MAN WITH SWORD KILLS 2 AND WOUNDS 9 ON S.I. FERRY
By ROBERT D. McFADDEN Published: July 8, 1986A homeless Cuban refugee, chanting and apparently deranged, went on a rampage with a sword aboard a Staten Island ferryboat yesterday and killed two people and wounded nine others before being subdued by a retired police officer at gunpoint.
Wielding a two-foot ornamental blade apparently purchased in Times Square, the assailant pursued, hacked and stabbed victims on two decks of the rumbling, 310-foot ferry, the Samuel I. Newhouse, at about 8:45 A.M. as the boat passed the Statue of Liberty, bound from Manhattan to Staten Island.
As passengers shrieked and fled in pandemonium that went on for nearly five minutes, the assailant was stabbing another victim on the top deck when the 55-year-old retired officer, Edward del Pino, who lives on Staten Island and carries a gun for a part-time job as a security guard in Manhattan, abruptly confronted him.

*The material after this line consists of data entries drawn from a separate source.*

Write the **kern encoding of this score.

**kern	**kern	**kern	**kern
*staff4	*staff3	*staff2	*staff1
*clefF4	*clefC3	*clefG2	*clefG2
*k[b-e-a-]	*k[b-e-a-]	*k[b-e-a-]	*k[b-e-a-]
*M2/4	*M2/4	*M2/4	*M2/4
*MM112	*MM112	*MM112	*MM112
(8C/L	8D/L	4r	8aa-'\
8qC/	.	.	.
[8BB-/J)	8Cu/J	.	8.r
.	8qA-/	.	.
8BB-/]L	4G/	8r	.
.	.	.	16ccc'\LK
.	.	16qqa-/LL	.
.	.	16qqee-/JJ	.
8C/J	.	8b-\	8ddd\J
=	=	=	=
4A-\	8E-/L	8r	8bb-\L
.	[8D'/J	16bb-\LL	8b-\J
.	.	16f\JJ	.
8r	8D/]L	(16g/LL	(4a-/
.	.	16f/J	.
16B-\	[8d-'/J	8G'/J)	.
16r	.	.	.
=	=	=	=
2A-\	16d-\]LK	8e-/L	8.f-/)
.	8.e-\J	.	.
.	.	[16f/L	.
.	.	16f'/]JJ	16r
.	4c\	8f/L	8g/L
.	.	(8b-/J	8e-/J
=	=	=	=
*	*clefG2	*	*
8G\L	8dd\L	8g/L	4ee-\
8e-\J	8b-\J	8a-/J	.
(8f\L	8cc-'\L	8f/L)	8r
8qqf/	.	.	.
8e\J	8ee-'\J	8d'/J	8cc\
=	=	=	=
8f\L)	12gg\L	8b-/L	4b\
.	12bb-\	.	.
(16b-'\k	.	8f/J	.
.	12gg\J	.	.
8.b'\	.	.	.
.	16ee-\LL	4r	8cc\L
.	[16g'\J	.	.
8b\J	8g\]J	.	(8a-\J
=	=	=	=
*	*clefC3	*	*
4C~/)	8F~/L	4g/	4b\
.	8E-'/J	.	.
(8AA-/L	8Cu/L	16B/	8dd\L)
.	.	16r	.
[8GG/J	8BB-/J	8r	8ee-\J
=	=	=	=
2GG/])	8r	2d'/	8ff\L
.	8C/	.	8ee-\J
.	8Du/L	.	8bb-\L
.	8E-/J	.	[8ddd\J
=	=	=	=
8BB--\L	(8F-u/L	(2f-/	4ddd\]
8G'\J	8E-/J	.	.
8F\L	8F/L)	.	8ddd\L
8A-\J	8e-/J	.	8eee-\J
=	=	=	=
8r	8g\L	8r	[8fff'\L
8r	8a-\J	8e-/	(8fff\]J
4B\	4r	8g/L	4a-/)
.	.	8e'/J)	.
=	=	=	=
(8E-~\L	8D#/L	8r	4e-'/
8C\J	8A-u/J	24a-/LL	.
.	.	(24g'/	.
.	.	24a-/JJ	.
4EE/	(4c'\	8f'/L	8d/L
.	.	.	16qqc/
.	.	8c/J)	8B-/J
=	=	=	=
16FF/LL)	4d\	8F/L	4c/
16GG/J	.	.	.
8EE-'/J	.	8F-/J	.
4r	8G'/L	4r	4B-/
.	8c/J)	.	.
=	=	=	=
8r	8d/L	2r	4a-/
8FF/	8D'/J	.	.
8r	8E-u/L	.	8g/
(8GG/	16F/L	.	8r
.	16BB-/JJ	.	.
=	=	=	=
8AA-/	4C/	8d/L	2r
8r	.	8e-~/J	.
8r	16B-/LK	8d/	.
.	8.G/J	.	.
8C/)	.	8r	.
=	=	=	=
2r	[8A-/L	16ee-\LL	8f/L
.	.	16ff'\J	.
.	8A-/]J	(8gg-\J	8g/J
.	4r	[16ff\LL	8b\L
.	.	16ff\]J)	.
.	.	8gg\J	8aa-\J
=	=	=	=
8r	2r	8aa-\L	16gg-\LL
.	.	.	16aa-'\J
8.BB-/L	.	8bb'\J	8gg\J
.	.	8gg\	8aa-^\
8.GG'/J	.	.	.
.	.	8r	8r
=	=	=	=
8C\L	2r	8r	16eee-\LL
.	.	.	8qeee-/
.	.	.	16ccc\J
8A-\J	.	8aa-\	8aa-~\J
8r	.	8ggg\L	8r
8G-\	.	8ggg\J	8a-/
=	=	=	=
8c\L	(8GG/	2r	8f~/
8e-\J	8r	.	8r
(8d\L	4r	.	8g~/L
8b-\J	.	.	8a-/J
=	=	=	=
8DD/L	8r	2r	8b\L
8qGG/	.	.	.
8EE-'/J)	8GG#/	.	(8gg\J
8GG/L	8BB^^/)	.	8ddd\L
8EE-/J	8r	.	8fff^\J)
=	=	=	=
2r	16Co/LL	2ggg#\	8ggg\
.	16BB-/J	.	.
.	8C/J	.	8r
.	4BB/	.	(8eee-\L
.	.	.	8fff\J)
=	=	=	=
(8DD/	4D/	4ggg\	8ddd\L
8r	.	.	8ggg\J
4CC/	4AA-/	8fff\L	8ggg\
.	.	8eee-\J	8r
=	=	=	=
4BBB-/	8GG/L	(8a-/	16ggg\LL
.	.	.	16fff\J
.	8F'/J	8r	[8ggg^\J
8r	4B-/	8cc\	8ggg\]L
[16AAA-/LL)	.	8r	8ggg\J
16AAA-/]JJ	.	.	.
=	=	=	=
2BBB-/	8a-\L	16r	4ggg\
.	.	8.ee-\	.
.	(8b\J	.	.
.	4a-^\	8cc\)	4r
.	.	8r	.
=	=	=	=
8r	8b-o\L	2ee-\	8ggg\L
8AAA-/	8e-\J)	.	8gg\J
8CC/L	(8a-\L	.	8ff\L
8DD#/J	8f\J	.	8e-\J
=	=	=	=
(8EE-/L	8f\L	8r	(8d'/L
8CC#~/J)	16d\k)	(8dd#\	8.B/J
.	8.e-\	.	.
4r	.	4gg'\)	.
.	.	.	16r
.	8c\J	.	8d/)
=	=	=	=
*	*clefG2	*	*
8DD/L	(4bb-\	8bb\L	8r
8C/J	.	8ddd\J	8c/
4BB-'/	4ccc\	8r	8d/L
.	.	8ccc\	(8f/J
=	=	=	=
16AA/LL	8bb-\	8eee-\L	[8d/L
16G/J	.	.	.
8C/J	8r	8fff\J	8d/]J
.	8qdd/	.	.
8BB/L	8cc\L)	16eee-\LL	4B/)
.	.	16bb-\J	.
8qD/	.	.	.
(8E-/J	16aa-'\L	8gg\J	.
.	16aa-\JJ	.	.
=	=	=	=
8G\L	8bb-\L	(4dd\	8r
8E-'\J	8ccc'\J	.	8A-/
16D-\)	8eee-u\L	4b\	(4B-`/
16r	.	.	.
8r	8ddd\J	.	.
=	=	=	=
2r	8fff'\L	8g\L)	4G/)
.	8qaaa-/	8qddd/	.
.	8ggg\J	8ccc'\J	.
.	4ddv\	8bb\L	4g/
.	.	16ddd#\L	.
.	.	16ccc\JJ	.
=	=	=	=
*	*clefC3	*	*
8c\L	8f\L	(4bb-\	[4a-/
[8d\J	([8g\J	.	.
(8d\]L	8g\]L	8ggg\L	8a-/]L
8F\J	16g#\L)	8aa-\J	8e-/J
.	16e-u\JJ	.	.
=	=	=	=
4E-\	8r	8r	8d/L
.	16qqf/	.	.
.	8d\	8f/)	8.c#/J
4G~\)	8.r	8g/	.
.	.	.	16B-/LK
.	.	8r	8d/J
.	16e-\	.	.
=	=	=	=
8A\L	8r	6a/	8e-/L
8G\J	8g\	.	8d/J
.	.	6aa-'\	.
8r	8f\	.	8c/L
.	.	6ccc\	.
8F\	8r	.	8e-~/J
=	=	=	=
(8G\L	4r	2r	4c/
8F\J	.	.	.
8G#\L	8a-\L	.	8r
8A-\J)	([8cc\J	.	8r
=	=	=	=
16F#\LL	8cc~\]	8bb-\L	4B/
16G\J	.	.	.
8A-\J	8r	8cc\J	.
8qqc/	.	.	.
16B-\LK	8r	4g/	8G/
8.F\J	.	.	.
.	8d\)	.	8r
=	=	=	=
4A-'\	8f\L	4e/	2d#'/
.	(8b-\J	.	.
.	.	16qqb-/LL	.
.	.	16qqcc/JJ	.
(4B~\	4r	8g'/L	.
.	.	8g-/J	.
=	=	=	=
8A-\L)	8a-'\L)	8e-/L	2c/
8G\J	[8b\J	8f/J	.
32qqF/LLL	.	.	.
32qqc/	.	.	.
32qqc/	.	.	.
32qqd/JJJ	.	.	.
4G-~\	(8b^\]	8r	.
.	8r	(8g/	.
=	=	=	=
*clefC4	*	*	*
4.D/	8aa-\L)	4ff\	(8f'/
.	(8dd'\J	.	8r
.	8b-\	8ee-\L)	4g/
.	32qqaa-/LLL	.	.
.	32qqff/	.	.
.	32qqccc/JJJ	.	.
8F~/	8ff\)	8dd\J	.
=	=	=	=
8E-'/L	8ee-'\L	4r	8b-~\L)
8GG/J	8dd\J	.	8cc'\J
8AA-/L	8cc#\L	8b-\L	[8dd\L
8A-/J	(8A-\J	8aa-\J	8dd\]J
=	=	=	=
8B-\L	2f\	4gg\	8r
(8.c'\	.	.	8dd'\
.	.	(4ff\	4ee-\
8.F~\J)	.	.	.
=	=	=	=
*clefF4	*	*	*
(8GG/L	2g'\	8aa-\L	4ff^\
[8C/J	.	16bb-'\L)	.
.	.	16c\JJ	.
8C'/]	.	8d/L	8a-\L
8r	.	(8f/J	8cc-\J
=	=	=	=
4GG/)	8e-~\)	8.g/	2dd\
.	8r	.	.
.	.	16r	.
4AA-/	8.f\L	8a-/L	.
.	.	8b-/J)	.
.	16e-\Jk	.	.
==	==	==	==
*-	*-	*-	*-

''Drop it!'' Mr. del Pino shouted, and fired a warning shot. He then ordered the disarmed man to lie on a bench, pointed his chrome-plated .38-caliber revolver directly at the assailant's face and warned: ''You move and you're dead!''
The suspect - who was seized by the police as the boat drew into St. George Terminal and ambulances rushed victims to two Staten Island hospitals -was identified as Juan J. Gonzalez, 43 years old, a homeless man who came to the United States in the 1977 boatlift of refugees from Mariel*, Cuba, and has sometimes stayed at shelters in New York City... [*emphasis and asterisk mine - the "Mariel boatlift" refers to Jimmah Carter's "humanitarian" acceptance of a boatload of criminal immigrants into the USA - shhrub]
In late 2005 the city of San Francisco enacted a total ban on the manufacture, sale, transfer or distribution of firearms or ammunition in San Francisco, as well as a ban on the possession of handguns within the city by San Francisco residents. The law was later struck down in court. Can any Freeper guess the name of the law? (Remember: this is San Francisco, LOL!)
“The Shootout at the OK Corral” was pretty violent.
Annie Oakley thought every woman should have a gun beside her bed and one to carry in her parasol.